*** DATA EXTRACTS ***
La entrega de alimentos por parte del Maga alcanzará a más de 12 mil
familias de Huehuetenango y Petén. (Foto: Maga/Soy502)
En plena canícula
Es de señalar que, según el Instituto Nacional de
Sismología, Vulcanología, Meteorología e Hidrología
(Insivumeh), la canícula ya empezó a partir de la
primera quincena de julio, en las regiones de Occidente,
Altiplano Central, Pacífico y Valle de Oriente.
***
## WHAT TO DO
Each record above should be set down again in its exact wording.

## TASK SOLUTION
La entrega de alimentos por parte del Maga alcanzará a más de 12 mil
familias de Huehuetenango y Petén. (Foto: Maga/Soy502)
En plena canícula
Es de señalar que, según el Instituto Nacional de
Sismología, Vulcanología, Meteorología e Hidrología
(Insivumeh), la canícula ya empezó a partir de la
primera quincena de julio, en las regiones de Occidente,
Altiplano Central, Pacífico y Valle de Oriente.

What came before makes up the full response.